38. Somut olayda başvurucunun ceza infaz kurumunda sağlık problemlerine uygun koşulların ve tedavinin sağlanmamasından şikâyetçi olduğu anlaşılmaktadır.
39. 4675 sayılı Kanun'un ilgili maddeleri gereğince başvurucunun dile getirdiği tüm şikâyetlerini infaz hâkimliğine iletilebileceği, tedavisinin sağlanmasını ve sağlığı üzerinde olumsuz etki doğurduğunu ileri sürdüğü koşulların hastalığına uygun hâle getirilmesini isteyebileceği anlaşılmaktadır.

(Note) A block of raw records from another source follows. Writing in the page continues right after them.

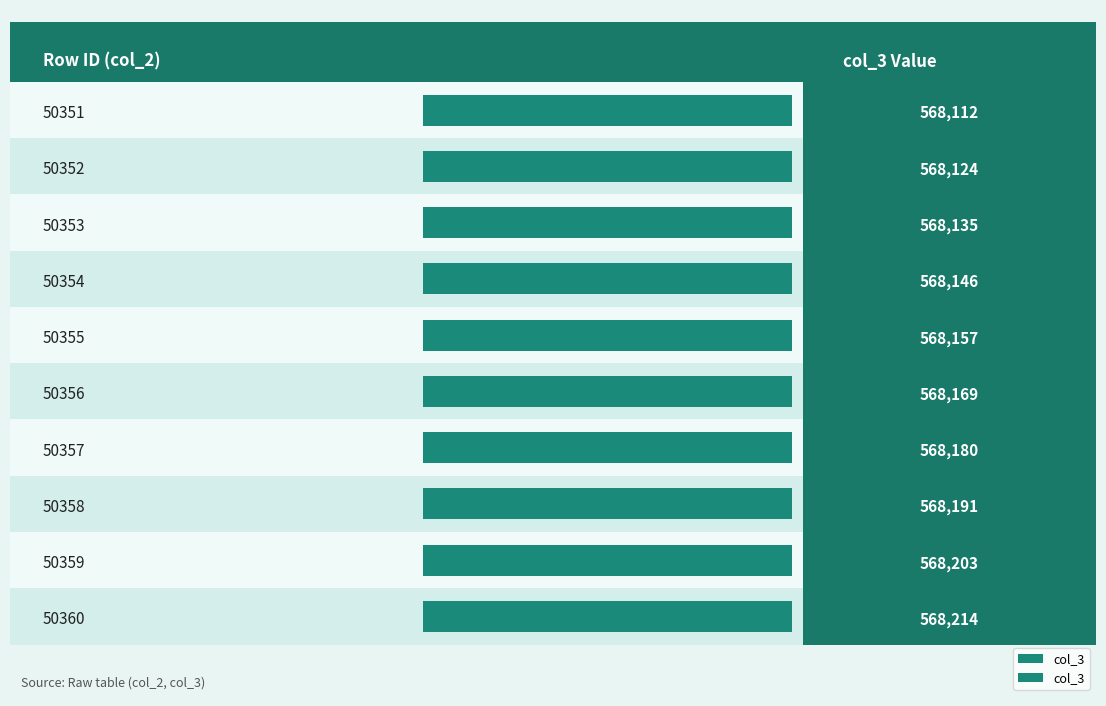

Does the chart contain any negative values?

No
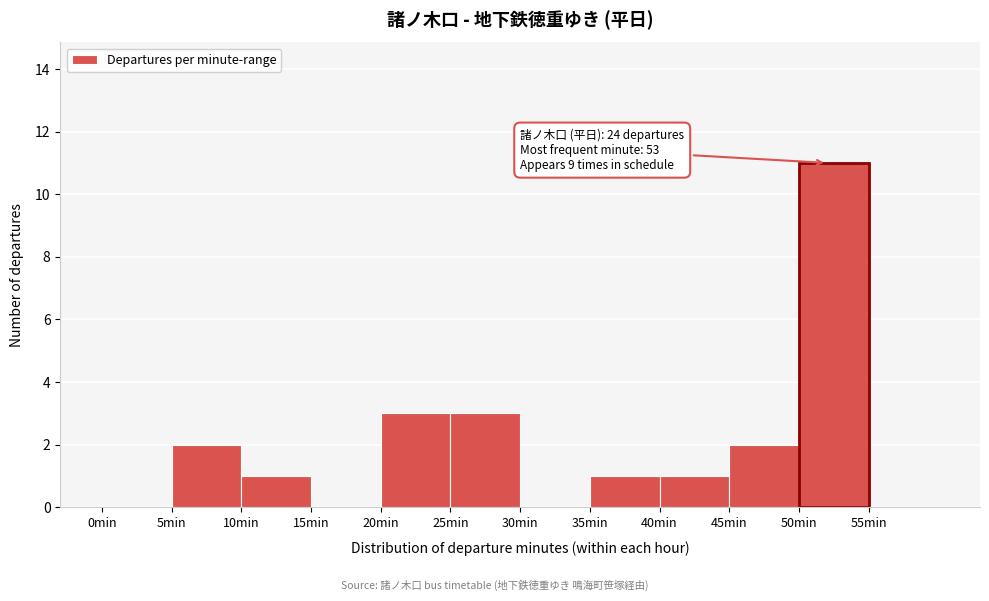

Which range on the x-axis has the tallest bar?

50 to 55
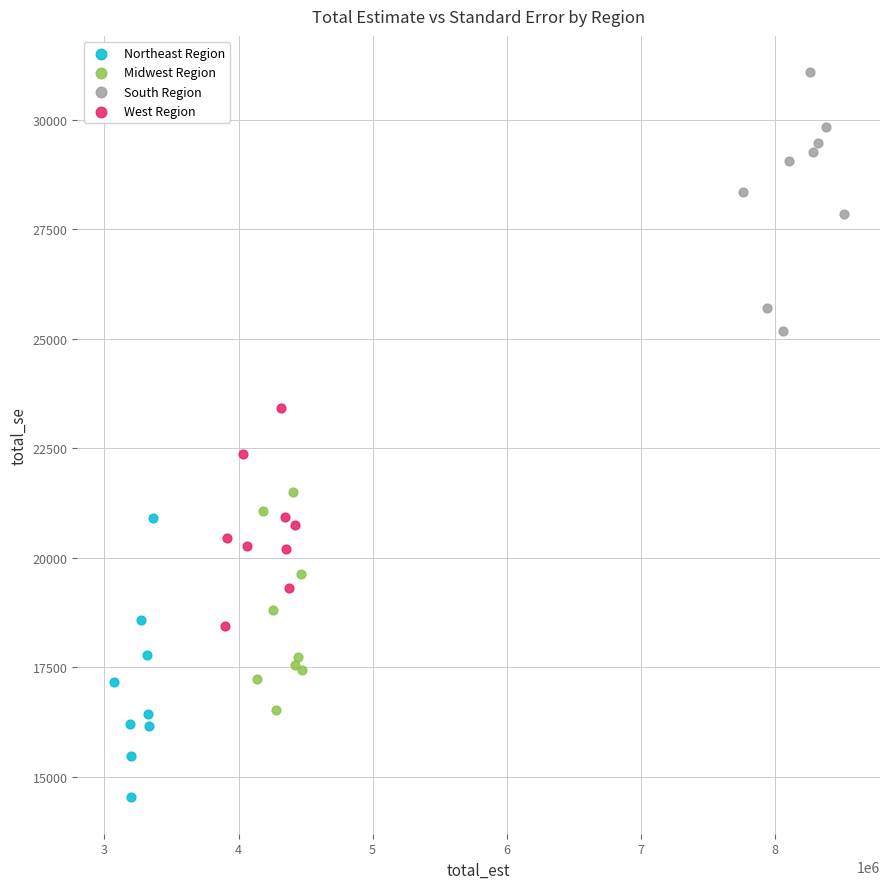

Which series contains the lowest Y value?

Northeast Region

40. Tutuklu ve hükümlülerin ceza infaz kurumundaki tutuldukları yer, tutulma koşulları, haklarında verilen disiplin tedbirleri ve cezaları başta olmak üzere yasal güvencelere aykırı olduğu düşünülen tüm idari işlemler için müracaat edilmesi gereken hukuk yolu infaz hâkimliğidir. Anayasa Mahkemesi bu konuda verdiği birçok kararda, ceza infaz kurumundaki tutma koşullarına ilişkin başvurularda infaz hâkimliği yolunun bireysel başvurudan önce tüketilmesi gereken etkili bir hukuk yolu olduğunu vurgulamıştır (birçok karar arasından bkz. Mehmet Baransu, B. No: 2015/8046, 19/11/2015, §§ 21-35; Mehmet Hasan Altan (2) [GK], B. No: 2016/23672, 11/1/2018, §§ 248-252; İsmail Çıtak, B. No: 2016/78629, 28/11/2019, §§ 79-82).
41. Başvuru formu ve eklerinden söz konusu temel hak ihlali iddialarına ilişkin olarak başvurucunun infaz hâkimliğine başvuruda bulunduğu anlaşılamamaktadır.

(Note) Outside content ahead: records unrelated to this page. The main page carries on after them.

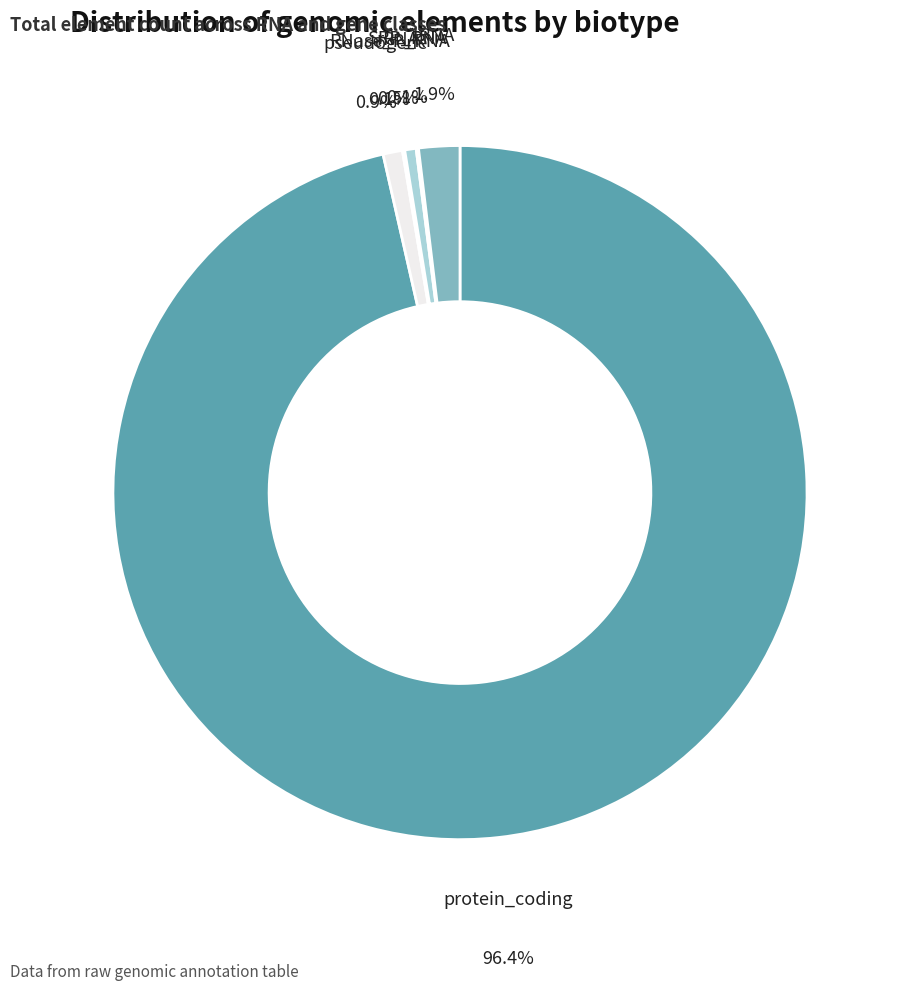

To the nearest percent, what percentage of the pie is pseudogene?

1%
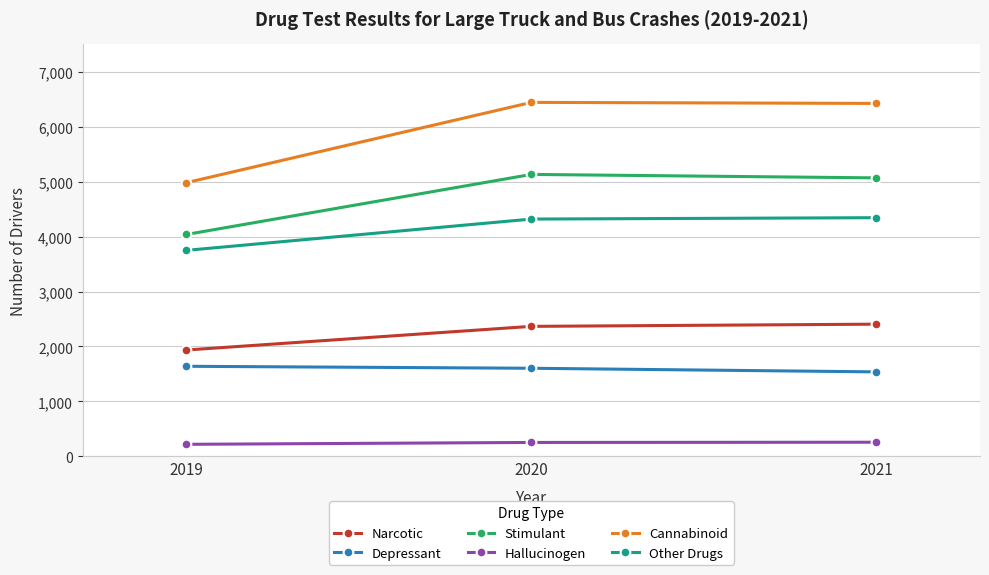

What is the difference between the Cannabinoid values at 2019 and 2021?

1444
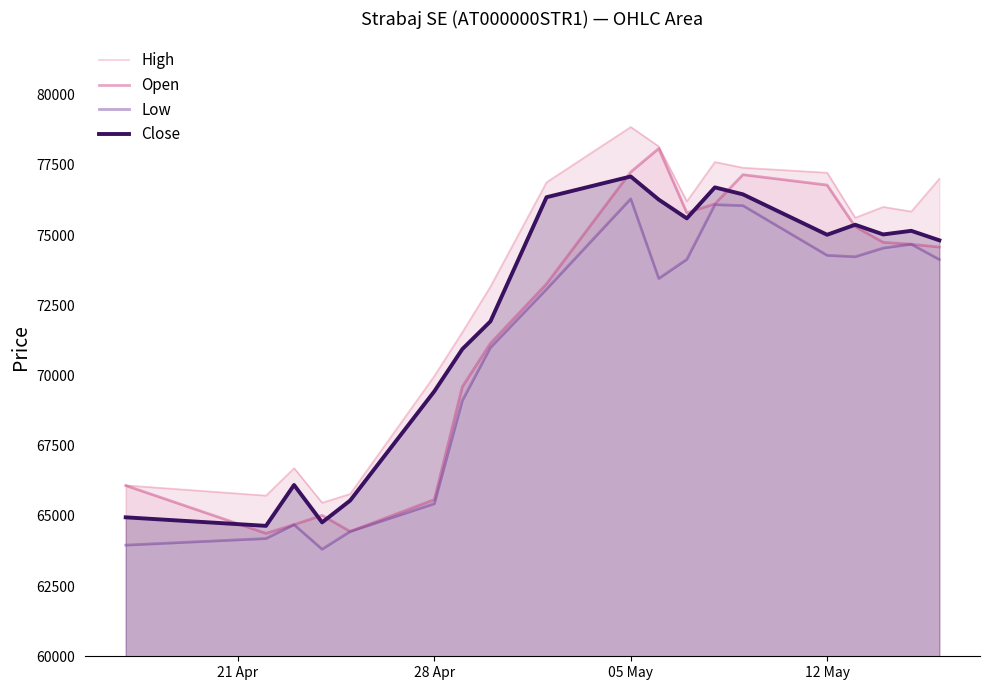

What is the minimum value for High?

65470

42. Başvuruya konu olay ve şikâyetler dikkate alındığında anılan yolun başvurucunun şikâyetleri açısından telafi imkânına sahip ve bir çözüm sağlayabilecek nitelikte olmadığını söyleyebilmeyi mümkün kılan bir sebep de bulunmadığından başvuru yollarının tüketilmesi kuralına istisna tanınmasını gerektiren bir durumun da olmadığı görülmektedir.
43. Açıklanan gerekçelerle başvurunun bu kısmının başvuru yollarının tüketilmemesi nedeniyle kabul edilemezliğine karar verilmesi gerekir.
VI. HÜKÜM
Açıklanan gerekçelerle;
A. Kişi hürriyeti ve güvenliği hakkı ile kötü muamele yasağının ihlal edildiğine ilişkin iddiaların başvuru yollarının tüketilmemesi nedeniyle KABUL EDİLEMEZ OLDUĞUNA,
B. Yargılama giderlerinin başvurucu üzerinde BIRAKILMASINA 9/9/2020 tarihinde OYBİRLİĞİYLE karar verildi.